Amber, back on MAY 14TH (!!@#$%^&*!!), you asked me some very kind questions and somehow I sailed past them and never responded. I'll take the chance now! And btw, asking questions like that is uber caring, imo. I'm grateful you did/do.
....Hops? Are you content and reasonably happy with your current life? Sounds like you're still keeping a hand in with gardening, you have Pup for companionship - reliable assistance for the things that are important and loads more activity involving people than I'd be comfortable with. How's the writing going?
I'd say content in some ways -- notably the positive side of living alone, with my escapism and self-indulgences intact. I have no to-do lists or urgent projects, though in spring/summer I do usually do a few household improvements. This afternoon I'm getting a quote on replacing half my cork kitchen floor (dumb original choice) which a burst pipe ruined. Ouch. The other accomplishment, silly as it sounds, was getting the guy to take a big batch of annuals and plant them in my refurbished old wheelbarrow that my parents bought in the 40's. It's a gentle yellow with white handles and legs, funnily broad, etc. I always enjoyed using it (when I had a back) but the rust was marching in. Now it's a color explosion with coral begonia in the middle and all sorts of random colors around that. Looks really joyful.
I spent a fair amount on Slow Former Handyman, but it got done. Only downside for me was that I literally could do nothing (my back). Couldn't grab the bag of potting soil, bend over several times to load the barrow, bend again to plant anything. I had to hire help for all of it. Positive again, I think it was last fall I had him install the new lovely black screen/storm door to the patio, which makes me happy every time I use it.
NOT content with the ADD-avoidance of home tidying/decluttering/paperwork processing, which I know I've mentioned a lot. The degree to which I can let such things slide is not normal, and I am approaching it by pondering one square foot at a time. Does that mean I do it daily? Nope. It's shaming or self-shaming and it's the #1 thing I grieve, really. This little house has lovely bones and could be beautiful, and I had many dreams of visual serenity and happiness such that I've let slide.
I know my D has been back on my mind a great deal since I heard from her half-bro that she thought she'd be coming to live with me again since she told him she has "no other options" -- I think truthfully -- so I don't know if she's safe. Making that decision (answering No, via him) is the hardest thing I've done in a long time. I stand by it, but it feels like cancer of the heart. He didn't follow up as he said he would but when I asked, he said she hadn't responded further. She was at one point in an abusive relationship when she wound up in a hotel-stay program for the homeless, and as far as I know her time there ran out. I have no idea about her income (I think disability?) but know her health is really bad. Her instability, physical pain/s, steroid dependency (Addison's) and bipolar are endless miseries. Put more simply, although highly intelligent she's also crazy. Breaks my heart.
Pup's companionship has mellowed and gotten to be a real joy, after a very rough start. He's still not well trained because, you guessed it, a lot of repetitive bending. But he's no longer eating everything in reach including furniture legs, he's much much sweeter and has discovered the real joys of cuddling. He's about 15 lbs max, whew, and makes me laugh every single day. He's got a crazy face (mildly undershot jaw and frequent Rodney Dangerfield expressions), a wonderful curved-up tail, and about three different breed-coats, so sometimes he looks like a dandelion on a bad day, which makes him even cuter.

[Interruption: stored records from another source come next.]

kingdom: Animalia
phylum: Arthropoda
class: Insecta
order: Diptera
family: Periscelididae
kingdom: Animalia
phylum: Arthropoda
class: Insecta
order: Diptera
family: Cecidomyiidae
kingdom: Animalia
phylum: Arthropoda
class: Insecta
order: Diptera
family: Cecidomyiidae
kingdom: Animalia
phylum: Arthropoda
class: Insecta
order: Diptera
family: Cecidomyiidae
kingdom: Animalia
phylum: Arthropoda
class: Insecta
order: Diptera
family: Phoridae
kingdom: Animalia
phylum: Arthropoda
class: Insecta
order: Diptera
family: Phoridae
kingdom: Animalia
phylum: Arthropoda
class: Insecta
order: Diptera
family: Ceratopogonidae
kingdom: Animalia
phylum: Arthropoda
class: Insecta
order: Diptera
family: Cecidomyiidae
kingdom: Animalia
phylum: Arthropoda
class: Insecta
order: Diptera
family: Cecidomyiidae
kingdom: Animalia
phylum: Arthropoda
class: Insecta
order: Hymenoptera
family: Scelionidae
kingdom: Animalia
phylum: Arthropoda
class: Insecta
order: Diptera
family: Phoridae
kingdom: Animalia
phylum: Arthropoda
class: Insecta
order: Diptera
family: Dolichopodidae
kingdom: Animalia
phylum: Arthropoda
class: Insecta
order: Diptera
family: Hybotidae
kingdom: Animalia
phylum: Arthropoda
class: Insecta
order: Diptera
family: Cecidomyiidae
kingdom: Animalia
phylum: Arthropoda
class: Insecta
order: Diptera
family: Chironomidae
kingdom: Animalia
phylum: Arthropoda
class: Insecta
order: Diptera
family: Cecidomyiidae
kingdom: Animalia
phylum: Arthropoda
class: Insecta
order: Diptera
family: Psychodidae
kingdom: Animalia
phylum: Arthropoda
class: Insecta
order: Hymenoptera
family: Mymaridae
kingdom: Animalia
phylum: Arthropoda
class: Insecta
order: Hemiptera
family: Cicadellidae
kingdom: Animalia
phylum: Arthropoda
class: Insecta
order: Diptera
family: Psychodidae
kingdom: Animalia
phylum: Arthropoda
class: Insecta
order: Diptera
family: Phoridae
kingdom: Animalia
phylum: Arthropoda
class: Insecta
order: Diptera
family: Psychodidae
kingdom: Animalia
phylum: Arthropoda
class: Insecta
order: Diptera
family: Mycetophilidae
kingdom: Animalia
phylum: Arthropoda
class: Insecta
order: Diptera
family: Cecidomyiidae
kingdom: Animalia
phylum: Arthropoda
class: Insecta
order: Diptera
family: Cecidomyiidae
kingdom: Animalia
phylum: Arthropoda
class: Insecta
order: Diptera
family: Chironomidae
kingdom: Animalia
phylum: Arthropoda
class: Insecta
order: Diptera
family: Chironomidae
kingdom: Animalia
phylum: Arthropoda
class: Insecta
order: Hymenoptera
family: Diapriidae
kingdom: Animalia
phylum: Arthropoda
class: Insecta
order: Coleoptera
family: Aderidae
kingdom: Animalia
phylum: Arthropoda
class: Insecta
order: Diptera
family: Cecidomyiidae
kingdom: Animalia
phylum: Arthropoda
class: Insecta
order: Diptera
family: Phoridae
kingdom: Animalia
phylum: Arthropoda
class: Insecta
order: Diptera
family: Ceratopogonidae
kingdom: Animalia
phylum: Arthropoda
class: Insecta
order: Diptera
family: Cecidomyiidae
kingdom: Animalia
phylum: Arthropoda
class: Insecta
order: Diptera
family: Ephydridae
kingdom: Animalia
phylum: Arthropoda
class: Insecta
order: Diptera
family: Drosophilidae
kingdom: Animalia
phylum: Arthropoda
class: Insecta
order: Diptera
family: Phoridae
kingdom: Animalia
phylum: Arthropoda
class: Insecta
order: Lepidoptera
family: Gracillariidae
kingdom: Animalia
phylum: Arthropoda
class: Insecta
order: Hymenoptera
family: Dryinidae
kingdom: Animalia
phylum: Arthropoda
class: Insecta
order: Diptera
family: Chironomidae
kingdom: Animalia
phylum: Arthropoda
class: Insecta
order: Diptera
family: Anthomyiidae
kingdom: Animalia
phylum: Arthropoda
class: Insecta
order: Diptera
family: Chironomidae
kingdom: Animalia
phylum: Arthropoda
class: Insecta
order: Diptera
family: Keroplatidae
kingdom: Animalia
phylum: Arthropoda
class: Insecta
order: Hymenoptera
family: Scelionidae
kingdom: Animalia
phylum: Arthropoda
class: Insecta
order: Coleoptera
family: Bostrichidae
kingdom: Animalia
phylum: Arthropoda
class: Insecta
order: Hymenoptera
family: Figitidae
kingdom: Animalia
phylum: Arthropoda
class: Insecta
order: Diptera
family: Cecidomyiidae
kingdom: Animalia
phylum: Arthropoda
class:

He's pure people bait because the total effect is cuteness overload. He was bouncing straight up and down inside the storm door recently as a delivery guy came to the porch and the man was just grinning ear to ear. To have a pet make people so happy is very joyful for me.
Writing's slow, which I don't mind, but my work is maturing too. I have one about my fundamentalist preacher relative that I'm really proud of, so intend to actually Send It Out! Mirabile dictu.
That was fun, in the Me Me Me department, and I'm really happy you asked!